__PASSAGE DU TEXTE__:
────────

On reste dans l’ambiance Pagnol avec ce «dégun», qui se prononce avec le «un» de «brun». Un mot emblématique de la cité phocéenne, qui signifie «personne». Et qui a noblement fait son entrée en 2016 dans le Petit Robert. «Degun» n’est pas rien, donc. 

Fregone

Quand même plus joli que «serpillière», non ? En provenance du Grand Sud, venant du verbe «fregar» qui signifie «frotter», il a comme mot voisin «peille», et encore plus à l’est, «pièce». Incroyable diversité des mots pour parler de ce chiffon pour ­laver les sols, qui semble ­fasciner les patois : «cinse», «patte», «panosse», «bâche», «wassingue». Qui a dit que la France était un pays crade ? 

Gauger

Un mot forcément en provenance de Bourgogne (les escargots, la pluie, tout ça) : être «gaugé», là-bas, c’est «être exposé à une forte pluie», «avoir les vêtements trempés», «avoir marché dans une flaque».

────────

__SÉRIE D'EXERCICES__:
• a. Pouvez-vous réécrire sous forme de liste le paragraphe du texte sur les mots régionaux qui commence par « Quand même plus joli que », en conservant ses faits principaux ?
• b. Pouvez-vous poursuivre le texte sur les mots régionaux à partir de sa dernière phrase ?

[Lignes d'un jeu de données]
────────

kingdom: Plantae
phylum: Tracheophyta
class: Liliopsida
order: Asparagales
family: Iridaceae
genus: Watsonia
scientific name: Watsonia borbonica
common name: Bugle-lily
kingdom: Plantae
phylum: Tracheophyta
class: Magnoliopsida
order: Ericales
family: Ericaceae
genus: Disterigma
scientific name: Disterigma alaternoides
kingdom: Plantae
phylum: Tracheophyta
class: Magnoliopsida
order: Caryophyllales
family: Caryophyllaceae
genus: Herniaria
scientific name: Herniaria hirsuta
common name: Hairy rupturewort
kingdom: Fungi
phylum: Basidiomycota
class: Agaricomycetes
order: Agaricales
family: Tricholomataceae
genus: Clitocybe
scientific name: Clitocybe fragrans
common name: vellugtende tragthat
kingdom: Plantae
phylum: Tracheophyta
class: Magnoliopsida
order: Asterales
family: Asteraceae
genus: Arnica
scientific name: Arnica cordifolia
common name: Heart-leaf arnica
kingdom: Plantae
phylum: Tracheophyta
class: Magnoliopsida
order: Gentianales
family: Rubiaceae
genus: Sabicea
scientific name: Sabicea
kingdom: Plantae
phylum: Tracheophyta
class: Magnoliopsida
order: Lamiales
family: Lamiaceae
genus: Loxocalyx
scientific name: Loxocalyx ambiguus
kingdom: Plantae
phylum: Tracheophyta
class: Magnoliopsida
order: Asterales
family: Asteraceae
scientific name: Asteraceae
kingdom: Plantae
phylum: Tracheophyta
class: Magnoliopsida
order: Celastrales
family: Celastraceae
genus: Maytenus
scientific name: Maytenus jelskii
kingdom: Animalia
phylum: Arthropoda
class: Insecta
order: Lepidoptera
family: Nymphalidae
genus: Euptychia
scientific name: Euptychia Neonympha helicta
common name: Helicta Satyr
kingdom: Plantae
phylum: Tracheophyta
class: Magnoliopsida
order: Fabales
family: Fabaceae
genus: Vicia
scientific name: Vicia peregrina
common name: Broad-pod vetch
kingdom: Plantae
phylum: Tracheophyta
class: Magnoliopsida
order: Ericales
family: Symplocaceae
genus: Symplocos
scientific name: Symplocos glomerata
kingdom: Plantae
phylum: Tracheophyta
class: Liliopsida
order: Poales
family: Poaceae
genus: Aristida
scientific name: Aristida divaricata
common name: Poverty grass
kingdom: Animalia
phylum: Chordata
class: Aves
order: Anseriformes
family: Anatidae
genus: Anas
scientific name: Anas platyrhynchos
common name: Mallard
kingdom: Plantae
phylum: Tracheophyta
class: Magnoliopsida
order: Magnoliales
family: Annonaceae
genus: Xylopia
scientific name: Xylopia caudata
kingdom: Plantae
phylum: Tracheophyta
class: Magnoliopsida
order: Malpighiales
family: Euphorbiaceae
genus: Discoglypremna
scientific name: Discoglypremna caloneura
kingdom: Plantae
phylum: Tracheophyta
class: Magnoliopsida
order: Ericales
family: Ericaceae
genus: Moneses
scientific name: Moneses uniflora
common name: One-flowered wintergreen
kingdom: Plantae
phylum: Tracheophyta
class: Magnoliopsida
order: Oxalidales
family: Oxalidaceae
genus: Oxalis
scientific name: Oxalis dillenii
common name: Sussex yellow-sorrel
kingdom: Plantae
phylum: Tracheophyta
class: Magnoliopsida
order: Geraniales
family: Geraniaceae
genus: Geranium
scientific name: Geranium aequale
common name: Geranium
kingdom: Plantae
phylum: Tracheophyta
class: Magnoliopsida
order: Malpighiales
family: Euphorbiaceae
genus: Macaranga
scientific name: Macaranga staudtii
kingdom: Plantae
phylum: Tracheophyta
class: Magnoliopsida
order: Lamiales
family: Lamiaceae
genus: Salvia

────────

__RÉPONSES PAR NUMÉRO__:
• a.
- Le mot « fregone » vient du Grand Sud.
- Il dérive du verbe « fregar », qui signifie « frotter ».
- Il désigne le chiffon pour laver les sols, c'est-à-dire la serpillière.
- Il a pour mot voisin « peille » et, plus à l'est, « pièce ».
- Les patois emploient aussi d'autres mots pour ce chiffon : « cinse », « patte », « panosse », « bâche », « wassingue ».

• b.
(S’)entrucher

Non, rien à voir avec ce que tu crois, ­lecteur mal tourné ! «On s’entruche» veut dire «on s’étrangle», «on s’étouffe», «on avale de ­travers» (du champagne, par exemple, le verbe vient de Champagne-Ardenne). Synonyme : «escané», plus métaphorique, car c’est «être étouffé» – par des problèmes d’argent, au hasard. 

Loches

Qui ne connaît pas la ­fameuse expression «On n’est pas rendus à Loches» (version abrégée : «On n’est pas rendus») ? En gros, ça signifie «on est loin d’arriver au but qu’on s’est fixé», «on n’est pas sortis de l’auberge». Selon la rumeur (et selon l’auteur de l’Atlas du ­français de nos régions, ­puisque c’est de ça dont on parle), l’expression viendrait de la Seconde Guerre mondiale, lorsque la ligne de démarcation séparait ­Loches (en zone libre) de Tours (zone ­occupée). 

Miron

Et ron et ron ? Bingo, un «miron», c’est un chat du Centre Est. Au rayon animaux, les régions nous gâtent : un «cayon» (ou «caïon»), c’est un porcdans les Alpes (#balancetoncayon ?), un «darbon», une taupe, et le «luma», un escargot petit-gris dans l’Ouest. Un autre ? Une «rapiette», c’est un lézard gris, ou lézard des murailles, à ne pas confondre avec le lézard vert, bien entendu.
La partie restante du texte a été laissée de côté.